Refer to this source by Sebastian Raschka for practical tips for fine-tuning LLMs suing LORA
(5) Setting Up the Training Environment, Training, Monitoring, Experimenting and Adjusting: Configuring the training environment involves carefully selecting and tuning hyperparameters, which are critical for guiding the fine-tuning process. Pay close attention to the learning rate (which controls how much the model’s weights update in response to errors), as this is crucial for both the speed and effectiveness of the training. Other important considerations include batch size (the number of samples the model processes before updating its weights, affecting training speed, memory usage, and generalization), epochs (the number of times the model sees the entire training dataset), and optimizer-specific settings (such as Adam or RMSprop).
Start with common default values for your chosen model. Experiment by adjusting and monitoring training progress with metrics like loss and accuracy. Consider experimenting with different hyperparameters, including learning rate, batch size, and model architecture. To streamline the process, utilize automated tools like grid search, random search, or Bayesian optimization. These tools can help you identify the best hyperparameter settings — including optimizer choice (Adam, SGD, etc.), learning rate, and other related parameters — to optimize your model’s training.
Although experimentation is great, if budget is a constraint, try to leverage commonly used settings.
To Kickstart the training process with your curated dataset, keep a close eye on the validation loss to detect early signs of overfitting. Depending on the complexity of the task and the dataset size, consider gradually unfreezing additional layers, allowing the model to adapt to the new task incrementally.
Regular or Gradient checkpointing is key for tracking progress and ensuring that training can resume without data loss in case of interruptions.
Implementing early stopping strategies can prevent overfitting by terminating training if the validation loss starts deteriorating.
Hugging face transformers library is a popular option that enables to fine-tune the latest Open Source LLMs on your dataset. They also have the TRL for fine-tuning instruction models.
(6) Evaluating Model Performance and Making Adjustments: After the initial fine-tuning process, it’s crucial to evaluate the model’s performance to determine its readiness for the intended task. Employ a combination of A/B testing (e.g., letting GPT-4 select the best answer between fine-tune model and base model), human evaluations, and benchmark metrics — such as accuracy, precision, recall, F1 score, BLEU, and ROUGE scores. These methods offer both qualitative and quantitative insights, allowing for a comprehensive assessment. Based on your evaluation results, you may need to revisit previous steps, such as data selection and preparation, or adjust training parameters. Strategies like data augmentation, hyperparameter tuning, or extending the training period could be necessary to achieve the desired performance.

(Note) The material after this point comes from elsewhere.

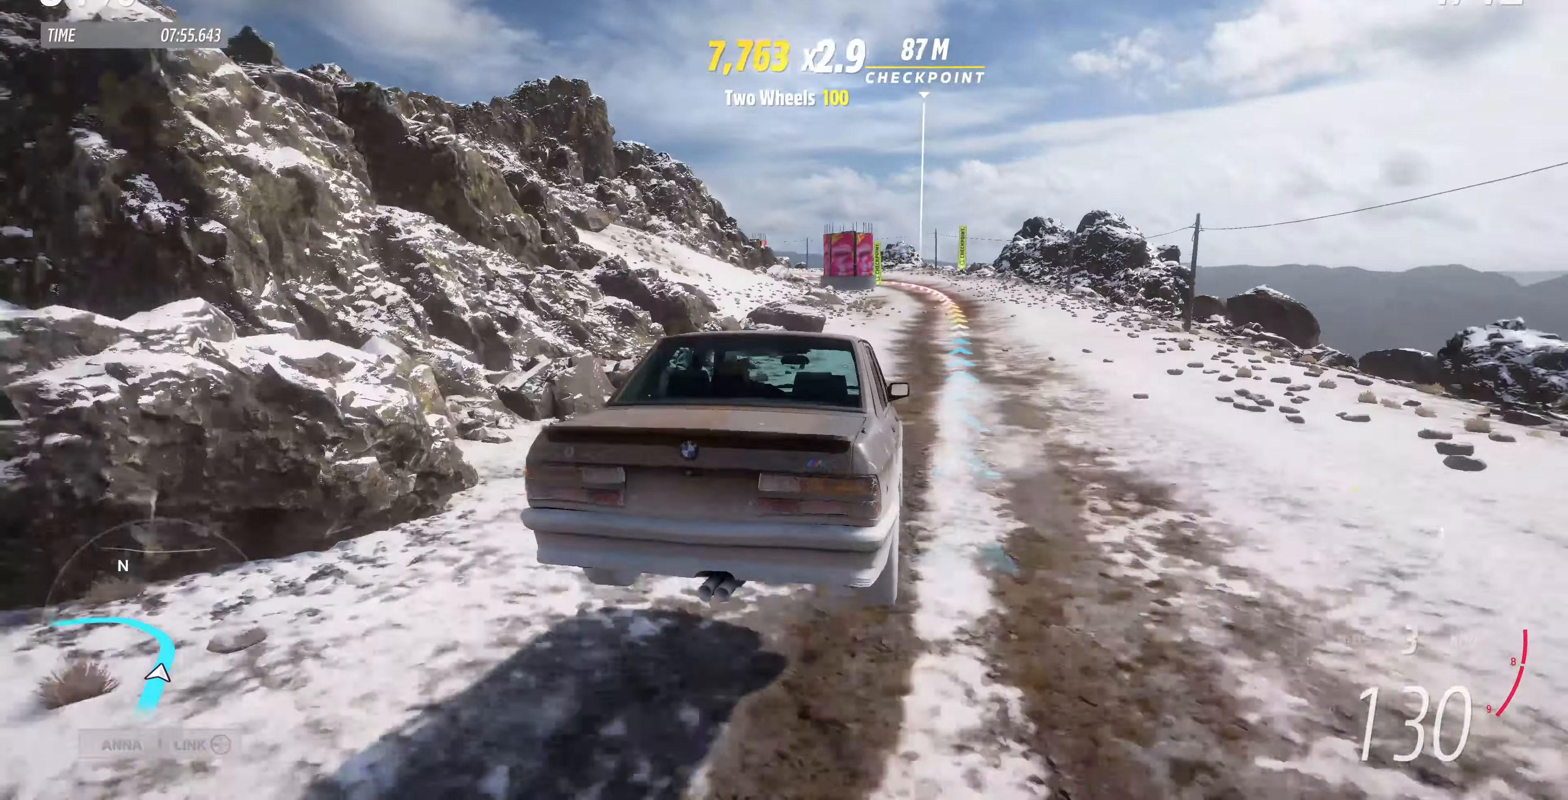
{"buttons": [], "left_stick": "up", "right_stick": "up", "events": [[100, "left_stick", "right"], [200, "left_stick", "up-right"], [433, "left_stick", "up"]]}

Ealry in the process you should have a defined dataset that you will use to evaluate performance after the fine-tuning process.
General benchmarks offer great insight into model performance, but you should focus on tests that evaluate the performance for your particular task.
Doing good evaluations is hard (Patronus AI has an excellent article that dives deeper into these challenges)
Although there are good valuation metrics, different from traditional classifier tasks, the output of generative AI models is highly subjective to personal needs. This makes evaluation more difficult and remains a current challenge to solve.
(7) Save and deploy: Save the optimized model and deploy it in a production environment.
(8) Rinse and Repeat: as more, relevant, data becomes available etc - fine-tuning is a continuous process.
After fine-tuning a model, you may want to align the model with human preferences. This is where alignment algorithms (DPO, KTO, IPO) and the Reinforcement Learning from Human Feedback (RLHF) technique come into play. We will discuss alignment in further detail in the next article of this series.
Players in the space
Many startups are making it easier for companies to fine-tune models. Players such as Weights and Biases excel in experimentation tracking, allowing users to log and track all aspects of their machine-learning experiments, including hyperparameters, code versions, datasets, metrics, model checkpoints, and more. They offer great visualization and dashboards, as well as collaboration and hyperparameter sweeps. Players like Databricks now offer easy-to-use APIs and tools for fine-tuning LMs, providing options for both high flexibility with popular frameworks and a simplified, fully-managed experience that handles resilient GPU training, default configurations, and data governance. Incumbents such as Google, through its Vertex Platform, offer a simple UI for fine-tuning and provide GPU access, creating an all-in-one solution. Others, such as Lamini, Anyscale, Together AI, Corewave, Lambda, and Foundry, provide the required GPU access and optimization engines for the fine-tuning process. Also, Open AI enables users to fine-tune some of its models through its platform.
Hugging Face, which plays a central role in the process, is worth highlighting separately. Hugging Face offers a comprehensive ecosystem for fine-tuning large language models, including dataset library integrations, a vast collection of pre-trained models, and the Model Hub for sharing fine-tuned models. Its transformer library and tools like the SFT trainer, ConstantLengthDataset for sequence packing, and PEFT library streamline the process and enable efficient training on various hardware setups. One interesting aspect about the leading players in the space is how partnerships are used to improve distribution. Hugging Face, for example, has integrations with platforms like W&B and recently announced its partnership with Google.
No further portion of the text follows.